◆ What you have to do: Establish how many lines in the records below include the word "namespaces"; respond with that number only.

━━━ Records for this exercise ━━━

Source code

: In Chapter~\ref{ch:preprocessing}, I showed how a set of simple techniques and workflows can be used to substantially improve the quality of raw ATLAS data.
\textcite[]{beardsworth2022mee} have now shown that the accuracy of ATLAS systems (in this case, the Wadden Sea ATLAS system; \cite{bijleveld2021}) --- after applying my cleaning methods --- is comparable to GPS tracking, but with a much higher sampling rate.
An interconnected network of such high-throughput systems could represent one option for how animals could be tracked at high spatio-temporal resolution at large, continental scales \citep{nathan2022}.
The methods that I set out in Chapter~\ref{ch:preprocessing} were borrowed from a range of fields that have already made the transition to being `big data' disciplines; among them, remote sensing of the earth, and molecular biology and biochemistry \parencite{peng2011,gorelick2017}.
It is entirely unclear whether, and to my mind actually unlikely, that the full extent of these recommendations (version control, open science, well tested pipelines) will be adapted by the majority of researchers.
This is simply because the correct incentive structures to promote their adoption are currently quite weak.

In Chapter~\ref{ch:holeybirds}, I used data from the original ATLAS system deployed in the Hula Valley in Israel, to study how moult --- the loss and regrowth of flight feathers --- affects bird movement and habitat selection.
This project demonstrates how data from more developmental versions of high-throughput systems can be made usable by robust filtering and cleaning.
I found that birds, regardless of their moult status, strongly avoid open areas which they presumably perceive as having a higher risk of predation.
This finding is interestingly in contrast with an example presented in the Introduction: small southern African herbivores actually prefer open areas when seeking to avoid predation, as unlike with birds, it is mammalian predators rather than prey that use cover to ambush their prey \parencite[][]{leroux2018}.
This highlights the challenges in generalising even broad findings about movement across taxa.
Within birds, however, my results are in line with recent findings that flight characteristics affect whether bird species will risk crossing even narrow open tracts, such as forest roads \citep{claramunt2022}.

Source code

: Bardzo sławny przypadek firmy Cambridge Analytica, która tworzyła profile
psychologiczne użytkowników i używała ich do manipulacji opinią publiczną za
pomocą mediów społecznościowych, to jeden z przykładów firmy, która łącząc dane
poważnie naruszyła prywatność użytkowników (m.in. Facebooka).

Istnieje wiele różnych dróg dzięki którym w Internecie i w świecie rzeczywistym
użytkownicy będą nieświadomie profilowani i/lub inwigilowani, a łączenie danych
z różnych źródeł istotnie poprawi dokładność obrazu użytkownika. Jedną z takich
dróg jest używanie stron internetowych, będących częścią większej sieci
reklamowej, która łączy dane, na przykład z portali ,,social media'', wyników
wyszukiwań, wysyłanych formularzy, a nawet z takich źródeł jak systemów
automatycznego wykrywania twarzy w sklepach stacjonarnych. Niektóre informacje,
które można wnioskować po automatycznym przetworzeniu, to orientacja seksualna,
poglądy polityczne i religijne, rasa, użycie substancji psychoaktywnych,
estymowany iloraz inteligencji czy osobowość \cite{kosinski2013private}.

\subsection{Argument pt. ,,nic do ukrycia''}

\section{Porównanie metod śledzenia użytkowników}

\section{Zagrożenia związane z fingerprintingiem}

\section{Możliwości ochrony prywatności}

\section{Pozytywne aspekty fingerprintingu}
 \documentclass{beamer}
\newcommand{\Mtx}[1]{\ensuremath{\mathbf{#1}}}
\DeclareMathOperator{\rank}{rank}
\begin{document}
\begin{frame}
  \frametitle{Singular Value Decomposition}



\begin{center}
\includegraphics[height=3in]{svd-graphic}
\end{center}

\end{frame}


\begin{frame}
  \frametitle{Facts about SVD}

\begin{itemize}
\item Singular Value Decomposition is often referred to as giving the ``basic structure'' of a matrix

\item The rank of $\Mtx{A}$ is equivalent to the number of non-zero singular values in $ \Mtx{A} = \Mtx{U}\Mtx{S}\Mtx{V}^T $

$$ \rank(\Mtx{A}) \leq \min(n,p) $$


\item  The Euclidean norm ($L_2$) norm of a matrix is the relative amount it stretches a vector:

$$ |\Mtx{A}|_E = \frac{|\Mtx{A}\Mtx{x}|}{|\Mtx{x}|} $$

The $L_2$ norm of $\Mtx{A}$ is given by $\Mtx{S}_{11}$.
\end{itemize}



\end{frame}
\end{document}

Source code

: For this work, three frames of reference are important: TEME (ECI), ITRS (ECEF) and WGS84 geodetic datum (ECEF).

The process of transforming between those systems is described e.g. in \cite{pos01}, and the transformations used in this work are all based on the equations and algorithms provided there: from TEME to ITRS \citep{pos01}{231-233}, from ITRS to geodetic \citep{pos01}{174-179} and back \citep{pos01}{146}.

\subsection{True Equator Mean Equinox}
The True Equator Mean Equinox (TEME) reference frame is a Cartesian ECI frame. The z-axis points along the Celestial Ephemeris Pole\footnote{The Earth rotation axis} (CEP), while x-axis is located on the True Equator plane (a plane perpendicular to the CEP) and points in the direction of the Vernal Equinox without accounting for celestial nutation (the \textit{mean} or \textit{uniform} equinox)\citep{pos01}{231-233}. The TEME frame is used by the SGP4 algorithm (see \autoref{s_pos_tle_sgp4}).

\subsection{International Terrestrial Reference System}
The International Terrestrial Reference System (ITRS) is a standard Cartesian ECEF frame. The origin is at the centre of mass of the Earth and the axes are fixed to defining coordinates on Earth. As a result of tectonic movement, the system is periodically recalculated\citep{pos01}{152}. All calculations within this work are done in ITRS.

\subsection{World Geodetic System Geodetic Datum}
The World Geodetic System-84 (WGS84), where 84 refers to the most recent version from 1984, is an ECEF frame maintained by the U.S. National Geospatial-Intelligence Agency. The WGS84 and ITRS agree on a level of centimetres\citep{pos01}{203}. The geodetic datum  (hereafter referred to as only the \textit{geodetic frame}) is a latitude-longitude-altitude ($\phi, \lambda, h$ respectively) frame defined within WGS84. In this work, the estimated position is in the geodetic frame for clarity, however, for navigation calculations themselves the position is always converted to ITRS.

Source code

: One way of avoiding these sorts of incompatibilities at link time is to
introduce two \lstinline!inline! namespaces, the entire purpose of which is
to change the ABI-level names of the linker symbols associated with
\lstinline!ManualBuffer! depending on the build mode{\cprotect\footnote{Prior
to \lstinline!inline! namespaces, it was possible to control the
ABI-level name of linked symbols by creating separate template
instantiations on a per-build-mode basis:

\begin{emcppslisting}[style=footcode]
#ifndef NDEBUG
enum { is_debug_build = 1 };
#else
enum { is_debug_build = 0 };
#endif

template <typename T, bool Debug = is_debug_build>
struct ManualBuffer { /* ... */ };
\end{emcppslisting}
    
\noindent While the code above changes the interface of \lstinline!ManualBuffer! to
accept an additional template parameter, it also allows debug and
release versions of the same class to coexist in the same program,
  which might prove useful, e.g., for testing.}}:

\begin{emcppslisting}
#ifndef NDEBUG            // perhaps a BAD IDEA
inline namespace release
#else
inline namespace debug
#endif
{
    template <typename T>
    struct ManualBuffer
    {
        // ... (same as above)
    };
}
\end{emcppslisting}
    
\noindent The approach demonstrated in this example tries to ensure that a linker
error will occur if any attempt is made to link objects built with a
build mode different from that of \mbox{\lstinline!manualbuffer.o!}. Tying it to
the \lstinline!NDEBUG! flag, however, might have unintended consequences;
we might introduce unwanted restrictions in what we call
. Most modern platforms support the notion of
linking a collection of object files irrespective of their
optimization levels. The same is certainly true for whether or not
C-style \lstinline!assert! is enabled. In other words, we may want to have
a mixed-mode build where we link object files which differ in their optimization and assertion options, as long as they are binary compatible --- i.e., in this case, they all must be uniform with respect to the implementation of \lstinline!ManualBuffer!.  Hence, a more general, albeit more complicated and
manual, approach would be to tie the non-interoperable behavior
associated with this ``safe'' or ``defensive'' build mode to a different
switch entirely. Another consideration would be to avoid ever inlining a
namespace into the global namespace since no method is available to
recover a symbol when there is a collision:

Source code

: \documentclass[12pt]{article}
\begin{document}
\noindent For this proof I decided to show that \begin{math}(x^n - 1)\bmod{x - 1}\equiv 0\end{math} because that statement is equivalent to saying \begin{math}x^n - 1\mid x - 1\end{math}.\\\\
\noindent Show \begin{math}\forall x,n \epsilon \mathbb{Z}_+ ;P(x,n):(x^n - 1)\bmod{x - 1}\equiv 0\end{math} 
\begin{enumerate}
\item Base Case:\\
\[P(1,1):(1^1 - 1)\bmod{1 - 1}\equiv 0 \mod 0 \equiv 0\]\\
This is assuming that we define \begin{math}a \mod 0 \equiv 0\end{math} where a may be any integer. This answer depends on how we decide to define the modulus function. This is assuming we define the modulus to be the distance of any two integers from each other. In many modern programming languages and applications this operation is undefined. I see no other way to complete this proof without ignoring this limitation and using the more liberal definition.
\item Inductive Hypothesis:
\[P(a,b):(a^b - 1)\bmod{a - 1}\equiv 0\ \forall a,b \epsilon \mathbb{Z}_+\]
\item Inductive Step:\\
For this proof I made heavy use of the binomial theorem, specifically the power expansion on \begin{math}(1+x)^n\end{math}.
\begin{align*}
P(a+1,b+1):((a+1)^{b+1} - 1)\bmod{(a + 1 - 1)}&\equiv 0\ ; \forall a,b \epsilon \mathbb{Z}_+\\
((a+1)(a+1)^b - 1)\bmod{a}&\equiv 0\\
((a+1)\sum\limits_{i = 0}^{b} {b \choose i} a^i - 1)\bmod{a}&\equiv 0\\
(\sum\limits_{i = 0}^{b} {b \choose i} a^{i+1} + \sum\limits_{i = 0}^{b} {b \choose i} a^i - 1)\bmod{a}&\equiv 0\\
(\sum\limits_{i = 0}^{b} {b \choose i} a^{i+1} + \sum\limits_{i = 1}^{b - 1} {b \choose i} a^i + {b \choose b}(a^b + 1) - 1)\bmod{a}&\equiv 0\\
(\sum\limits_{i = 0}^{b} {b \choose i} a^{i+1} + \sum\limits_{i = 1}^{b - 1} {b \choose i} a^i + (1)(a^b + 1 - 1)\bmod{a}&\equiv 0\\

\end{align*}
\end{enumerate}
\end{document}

━━━

◆ Result for this exercise: 2